President Obama visited Ground Zero Thursday for a symbolic wreath-laying ceremony.
President Obama paid his first visit as Commander-in-Chief to Ground Zero on Thursday, following the death of Osama bin Laden on Sunday.
The President met with firefighters, police officers, elected officials and family members of 9/11 victims. Politicians at the gathering included New Jersey Governor Chris Christie, U.S. Senators Frank Lautenberg and Robert Menendez, Senator Charles Schumer and Representative Charles Rangel.
During the ceremony President Obama laid two wreaths: one at the site where the towers collapsed, and another at the foot of the "Survivor Tree", which managed to survive the terrorist attacks.
Elected officials collectively agreed that bin Laden's death lifted a weight off of the shoulders of family members of those who died on 9/11.

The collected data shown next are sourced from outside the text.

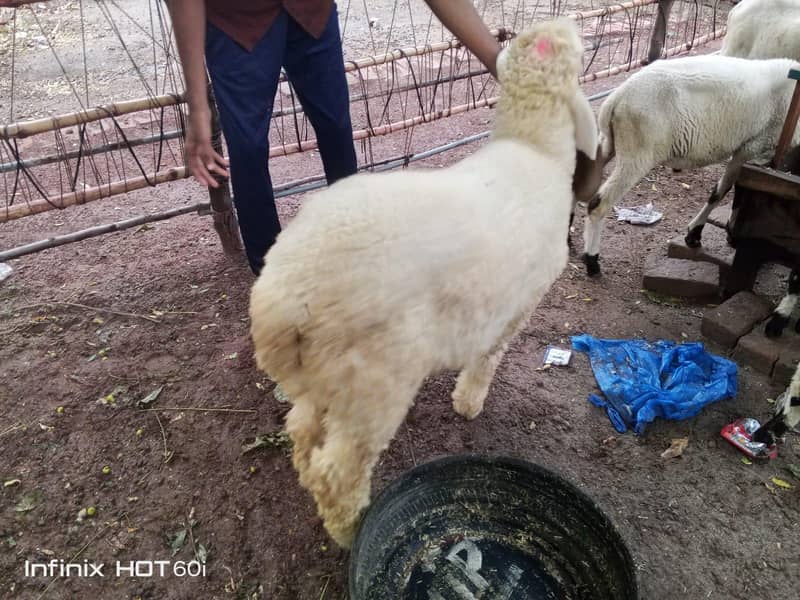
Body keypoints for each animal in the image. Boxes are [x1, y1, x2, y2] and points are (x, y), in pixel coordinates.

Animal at [248, 17, 598, 548]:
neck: (532, 143)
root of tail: (283, 300)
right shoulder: (516, 304)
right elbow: (488, 357)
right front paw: (469, 403)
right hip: (373, 384)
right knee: (338, 470)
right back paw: (351, 530)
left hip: (323, 380)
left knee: (303, 436)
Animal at [581, 55, 800, 277]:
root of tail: (616, 97)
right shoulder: (753, 148)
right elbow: (724, 191)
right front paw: (696, 234)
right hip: (637, 153)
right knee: (598, 204)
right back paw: (592, 260)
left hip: (609, 144)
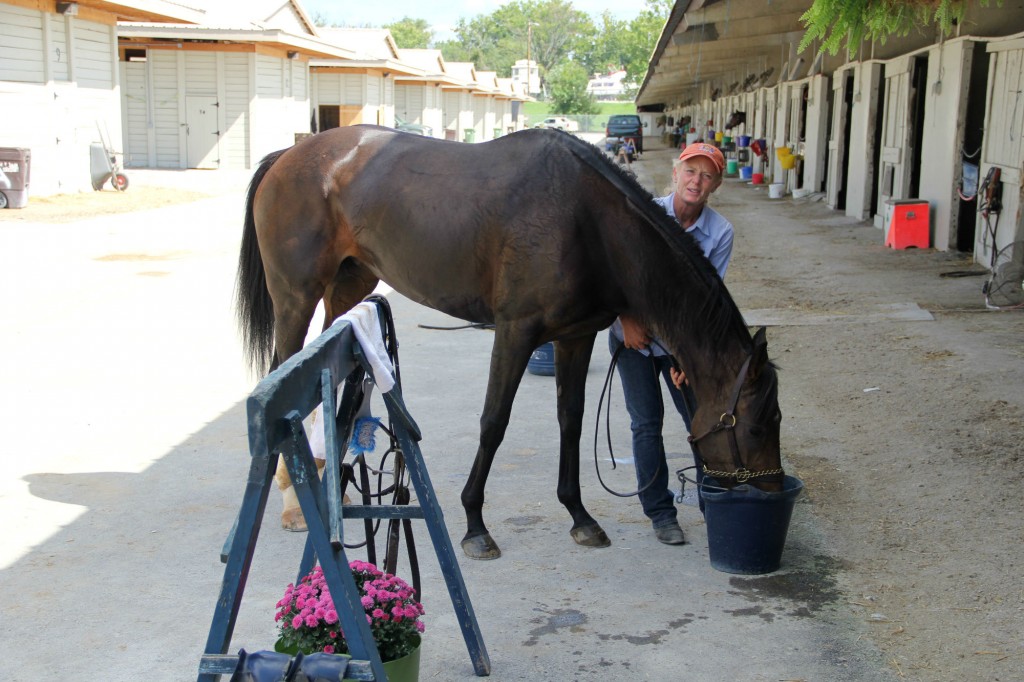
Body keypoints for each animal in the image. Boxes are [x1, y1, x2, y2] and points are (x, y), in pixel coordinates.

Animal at [237, 123, 782, 557]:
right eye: (760, 426)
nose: (774, 490)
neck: (588, 220)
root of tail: (287, 155)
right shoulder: (516, 330)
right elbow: (493, 423)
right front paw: (475, 525)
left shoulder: (575, 336)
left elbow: (570, 422)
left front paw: (580, 517)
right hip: (296, 296)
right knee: (283, 376)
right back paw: (293, 504)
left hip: (348, 286)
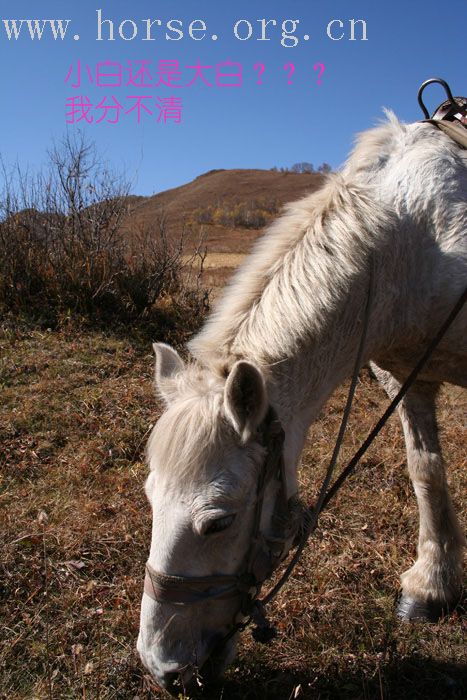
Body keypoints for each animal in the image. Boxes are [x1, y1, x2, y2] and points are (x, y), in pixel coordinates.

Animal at [137, 112, 466, 692]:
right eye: (151, 500)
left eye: (218, 523)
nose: (162, 668)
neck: (415, 242)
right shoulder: (404, 376)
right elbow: (426, 470)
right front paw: (433, 586)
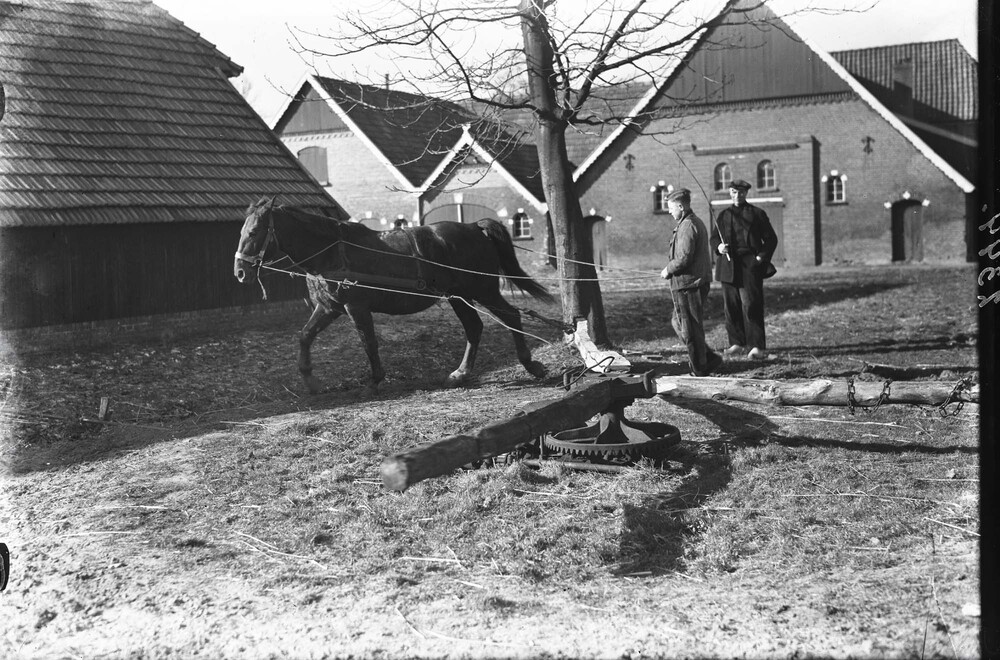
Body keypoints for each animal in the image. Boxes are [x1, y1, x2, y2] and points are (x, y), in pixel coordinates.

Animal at [233, 197, 555, 394]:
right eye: (242, 231)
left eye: (254, 232)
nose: (239, 271)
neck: (331, 251)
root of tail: (474, 227)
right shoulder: (329, 308)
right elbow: (305, 336)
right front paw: (310, 381)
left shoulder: (356, 307)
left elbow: (369, 343)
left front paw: (375, 381)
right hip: (458, 296)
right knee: (474, 328)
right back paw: (461, 373)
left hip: (482, 289)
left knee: (510, 316)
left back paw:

"It's a relief," said Connecticut Governor Dan Malloy. "Clearly the President was not of a celebratory mind. There was no celebration, bravado, but a somber moment."
"It certainly gives us a happier chapter," said New York Congressman Anthony Weiner. "A lot of Americans want to put an exclamation point on the accomplishments of those Navy Seals, so I think that's what this is."
Outside of the ceremony, cheering crowds gathered hoping to get a glimpse of the President.